[Opening Records for this exercise section]

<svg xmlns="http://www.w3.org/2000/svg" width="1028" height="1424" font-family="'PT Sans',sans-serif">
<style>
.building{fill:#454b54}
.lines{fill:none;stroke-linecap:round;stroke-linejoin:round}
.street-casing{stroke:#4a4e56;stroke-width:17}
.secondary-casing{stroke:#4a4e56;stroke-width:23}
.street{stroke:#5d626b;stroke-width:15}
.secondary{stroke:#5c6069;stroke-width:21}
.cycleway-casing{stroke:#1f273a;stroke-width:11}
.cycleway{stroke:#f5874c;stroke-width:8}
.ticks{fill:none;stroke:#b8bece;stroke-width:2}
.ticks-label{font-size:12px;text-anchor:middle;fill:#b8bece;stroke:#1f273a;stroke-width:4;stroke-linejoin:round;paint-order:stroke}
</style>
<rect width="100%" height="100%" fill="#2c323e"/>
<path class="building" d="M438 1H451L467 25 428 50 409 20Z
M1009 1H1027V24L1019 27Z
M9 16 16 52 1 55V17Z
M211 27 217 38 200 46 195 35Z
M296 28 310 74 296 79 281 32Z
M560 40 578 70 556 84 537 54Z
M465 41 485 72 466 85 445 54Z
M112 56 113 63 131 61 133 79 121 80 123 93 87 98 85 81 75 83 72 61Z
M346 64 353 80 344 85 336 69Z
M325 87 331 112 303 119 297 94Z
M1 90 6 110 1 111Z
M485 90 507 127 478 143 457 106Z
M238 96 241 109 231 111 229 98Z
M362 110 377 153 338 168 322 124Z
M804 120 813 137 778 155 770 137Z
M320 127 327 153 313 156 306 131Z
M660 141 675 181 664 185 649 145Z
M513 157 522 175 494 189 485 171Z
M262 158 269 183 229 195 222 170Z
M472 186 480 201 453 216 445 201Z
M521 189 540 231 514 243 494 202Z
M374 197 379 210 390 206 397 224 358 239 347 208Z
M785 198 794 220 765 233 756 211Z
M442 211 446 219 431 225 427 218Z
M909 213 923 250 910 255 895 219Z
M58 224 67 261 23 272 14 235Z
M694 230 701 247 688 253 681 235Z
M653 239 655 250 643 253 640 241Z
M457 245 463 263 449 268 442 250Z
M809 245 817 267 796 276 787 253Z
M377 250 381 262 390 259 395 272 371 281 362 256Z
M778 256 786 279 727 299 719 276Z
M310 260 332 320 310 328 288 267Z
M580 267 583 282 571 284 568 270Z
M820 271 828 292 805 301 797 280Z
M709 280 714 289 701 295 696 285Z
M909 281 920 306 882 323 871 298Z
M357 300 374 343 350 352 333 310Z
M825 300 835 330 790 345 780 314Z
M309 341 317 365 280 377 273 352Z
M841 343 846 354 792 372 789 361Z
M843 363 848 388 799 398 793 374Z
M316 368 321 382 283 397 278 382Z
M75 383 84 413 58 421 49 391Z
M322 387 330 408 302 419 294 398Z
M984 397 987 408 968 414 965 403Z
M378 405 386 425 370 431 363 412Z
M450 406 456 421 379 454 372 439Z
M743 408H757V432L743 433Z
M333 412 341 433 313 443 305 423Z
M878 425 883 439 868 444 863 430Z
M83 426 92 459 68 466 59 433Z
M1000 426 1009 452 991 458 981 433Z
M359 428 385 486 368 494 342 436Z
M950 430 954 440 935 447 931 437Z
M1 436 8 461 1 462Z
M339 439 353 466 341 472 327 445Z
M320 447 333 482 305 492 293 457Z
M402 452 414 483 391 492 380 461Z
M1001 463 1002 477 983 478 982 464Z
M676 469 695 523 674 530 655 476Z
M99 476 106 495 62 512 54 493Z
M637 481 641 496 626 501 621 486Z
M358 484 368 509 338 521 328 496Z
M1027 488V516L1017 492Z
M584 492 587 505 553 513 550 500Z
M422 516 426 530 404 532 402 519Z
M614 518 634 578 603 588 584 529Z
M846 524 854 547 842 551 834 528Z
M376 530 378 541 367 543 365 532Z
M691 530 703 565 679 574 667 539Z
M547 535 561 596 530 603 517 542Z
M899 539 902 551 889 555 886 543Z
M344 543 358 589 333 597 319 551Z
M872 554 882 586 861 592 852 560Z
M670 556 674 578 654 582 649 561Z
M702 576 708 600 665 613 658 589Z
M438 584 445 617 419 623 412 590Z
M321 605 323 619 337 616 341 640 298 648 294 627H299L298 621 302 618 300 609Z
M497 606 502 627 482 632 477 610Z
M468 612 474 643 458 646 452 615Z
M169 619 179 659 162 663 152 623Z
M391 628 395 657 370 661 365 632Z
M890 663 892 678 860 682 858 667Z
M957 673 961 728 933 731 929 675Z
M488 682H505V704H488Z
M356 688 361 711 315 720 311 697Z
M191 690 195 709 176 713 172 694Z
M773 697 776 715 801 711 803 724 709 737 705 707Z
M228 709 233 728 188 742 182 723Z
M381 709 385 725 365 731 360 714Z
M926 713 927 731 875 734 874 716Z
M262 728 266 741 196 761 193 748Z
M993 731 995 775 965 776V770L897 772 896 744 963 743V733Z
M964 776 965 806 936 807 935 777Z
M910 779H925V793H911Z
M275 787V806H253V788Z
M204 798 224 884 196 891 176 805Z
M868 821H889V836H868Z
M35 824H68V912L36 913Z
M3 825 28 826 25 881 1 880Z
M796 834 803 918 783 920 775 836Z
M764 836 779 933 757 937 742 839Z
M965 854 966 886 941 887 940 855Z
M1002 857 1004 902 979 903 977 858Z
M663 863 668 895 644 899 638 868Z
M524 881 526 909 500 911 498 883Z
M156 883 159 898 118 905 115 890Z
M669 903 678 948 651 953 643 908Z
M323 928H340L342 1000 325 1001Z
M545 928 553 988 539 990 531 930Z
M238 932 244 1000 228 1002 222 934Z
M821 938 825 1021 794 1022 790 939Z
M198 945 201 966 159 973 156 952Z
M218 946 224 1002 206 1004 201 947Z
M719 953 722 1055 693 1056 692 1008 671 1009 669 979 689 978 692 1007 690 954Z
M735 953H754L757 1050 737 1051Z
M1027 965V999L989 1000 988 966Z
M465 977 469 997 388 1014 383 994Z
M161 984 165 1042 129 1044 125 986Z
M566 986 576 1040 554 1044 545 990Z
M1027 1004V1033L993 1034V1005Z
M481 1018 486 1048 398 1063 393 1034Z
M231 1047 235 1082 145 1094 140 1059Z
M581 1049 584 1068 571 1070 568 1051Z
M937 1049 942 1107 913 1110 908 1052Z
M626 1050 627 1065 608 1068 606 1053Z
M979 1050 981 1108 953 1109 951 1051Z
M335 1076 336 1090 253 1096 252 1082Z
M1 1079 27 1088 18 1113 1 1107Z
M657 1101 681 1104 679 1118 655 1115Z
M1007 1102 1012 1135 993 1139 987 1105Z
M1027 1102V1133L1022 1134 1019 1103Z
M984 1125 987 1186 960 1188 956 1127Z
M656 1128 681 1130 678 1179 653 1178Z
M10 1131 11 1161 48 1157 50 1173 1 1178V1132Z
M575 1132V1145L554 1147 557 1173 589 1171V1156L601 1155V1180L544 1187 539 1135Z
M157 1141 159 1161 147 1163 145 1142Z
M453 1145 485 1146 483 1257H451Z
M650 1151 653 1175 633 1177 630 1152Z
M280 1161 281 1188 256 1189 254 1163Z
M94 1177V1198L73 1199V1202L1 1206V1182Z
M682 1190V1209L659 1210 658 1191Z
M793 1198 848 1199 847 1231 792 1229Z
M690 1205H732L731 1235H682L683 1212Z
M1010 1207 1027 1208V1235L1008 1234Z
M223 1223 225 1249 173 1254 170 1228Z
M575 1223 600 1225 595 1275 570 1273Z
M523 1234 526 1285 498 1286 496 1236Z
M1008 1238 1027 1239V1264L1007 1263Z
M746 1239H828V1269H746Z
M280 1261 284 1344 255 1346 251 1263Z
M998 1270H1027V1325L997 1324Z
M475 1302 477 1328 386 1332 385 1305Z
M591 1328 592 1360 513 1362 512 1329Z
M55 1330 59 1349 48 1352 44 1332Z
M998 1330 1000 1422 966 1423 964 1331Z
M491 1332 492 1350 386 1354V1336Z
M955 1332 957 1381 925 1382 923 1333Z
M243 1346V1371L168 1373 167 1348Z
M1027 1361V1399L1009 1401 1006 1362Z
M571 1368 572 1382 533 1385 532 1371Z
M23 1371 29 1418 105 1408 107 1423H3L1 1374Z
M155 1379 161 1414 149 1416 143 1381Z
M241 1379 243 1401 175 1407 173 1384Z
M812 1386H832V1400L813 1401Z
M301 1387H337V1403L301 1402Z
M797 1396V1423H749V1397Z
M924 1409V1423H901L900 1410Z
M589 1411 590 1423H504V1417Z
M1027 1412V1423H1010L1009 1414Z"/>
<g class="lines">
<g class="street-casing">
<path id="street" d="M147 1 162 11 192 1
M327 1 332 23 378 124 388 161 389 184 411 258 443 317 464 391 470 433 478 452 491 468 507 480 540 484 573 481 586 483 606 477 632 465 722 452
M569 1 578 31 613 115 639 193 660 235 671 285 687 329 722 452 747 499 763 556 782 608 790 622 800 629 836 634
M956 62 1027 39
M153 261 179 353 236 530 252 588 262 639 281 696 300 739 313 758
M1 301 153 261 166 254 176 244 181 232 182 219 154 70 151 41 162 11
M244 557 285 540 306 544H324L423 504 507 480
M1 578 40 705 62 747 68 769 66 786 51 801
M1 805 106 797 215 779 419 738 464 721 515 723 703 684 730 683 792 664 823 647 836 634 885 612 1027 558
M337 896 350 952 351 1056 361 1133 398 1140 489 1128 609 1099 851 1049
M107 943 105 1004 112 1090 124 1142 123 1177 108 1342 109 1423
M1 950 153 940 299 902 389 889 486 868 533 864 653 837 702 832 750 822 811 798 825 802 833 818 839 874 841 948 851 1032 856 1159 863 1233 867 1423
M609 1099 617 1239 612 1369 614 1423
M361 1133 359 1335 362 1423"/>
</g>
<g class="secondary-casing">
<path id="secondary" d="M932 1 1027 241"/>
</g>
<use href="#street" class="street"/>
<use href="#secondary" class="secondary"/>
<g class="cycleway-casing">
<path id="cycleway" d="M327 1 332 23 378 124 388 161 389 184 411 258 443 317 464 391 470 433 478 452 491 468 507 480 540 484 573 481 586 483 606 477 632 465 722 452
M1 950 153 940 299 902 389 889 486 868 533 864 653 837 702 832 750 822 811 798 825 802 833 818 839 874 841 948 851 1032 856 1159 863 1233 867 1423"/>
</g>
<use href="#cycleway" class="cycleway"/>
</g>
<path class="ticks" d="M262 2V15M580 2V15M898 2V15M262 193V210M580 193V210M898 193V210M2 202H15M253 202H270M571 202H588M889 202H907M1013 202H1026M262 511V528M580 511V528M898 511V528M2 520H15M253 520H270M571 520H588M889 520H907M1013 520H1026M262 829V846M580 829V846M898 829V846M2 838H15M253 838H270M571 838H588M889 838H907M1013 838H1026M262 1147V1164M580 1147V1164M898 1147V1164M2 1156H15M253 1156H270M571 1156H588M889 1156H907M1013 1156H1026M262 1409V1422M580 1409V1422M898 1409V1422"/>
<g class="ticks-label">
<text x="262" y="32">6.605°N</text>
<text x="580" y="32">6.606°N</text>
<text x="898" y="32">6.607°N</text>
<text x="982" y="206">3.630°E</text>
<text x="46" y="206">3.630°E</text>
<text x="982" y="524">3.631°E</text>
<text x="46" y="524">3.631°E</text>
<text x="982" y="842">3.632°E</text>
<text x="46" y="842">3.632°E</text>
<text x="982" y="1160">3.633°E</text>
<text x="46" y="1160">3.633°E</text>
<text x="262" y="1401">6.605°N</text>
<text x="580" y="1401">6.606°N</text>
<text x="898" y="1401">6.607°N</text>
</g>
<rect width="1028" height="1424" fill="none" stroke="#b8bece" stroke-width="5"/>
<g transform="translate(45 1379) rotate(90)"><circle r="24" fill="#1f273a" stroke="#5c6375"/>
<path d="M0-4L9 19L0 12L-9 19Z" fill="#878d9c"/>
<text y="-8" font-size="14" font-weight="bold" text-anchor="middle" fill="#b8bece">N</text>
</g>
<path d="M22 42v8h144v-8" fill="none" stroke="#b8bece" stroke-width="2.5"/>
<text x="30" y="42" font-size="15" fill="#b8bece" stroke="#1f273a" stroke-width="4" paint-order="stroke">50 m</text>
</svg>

[Closing Records for this exercise section]

[Task]: Now copy each line of the entries that mentions "lines".

[Response for this exercise]:
.lines{fill:none;stroke-linecap:round;stroke-linejoin:round}
<g class="lines">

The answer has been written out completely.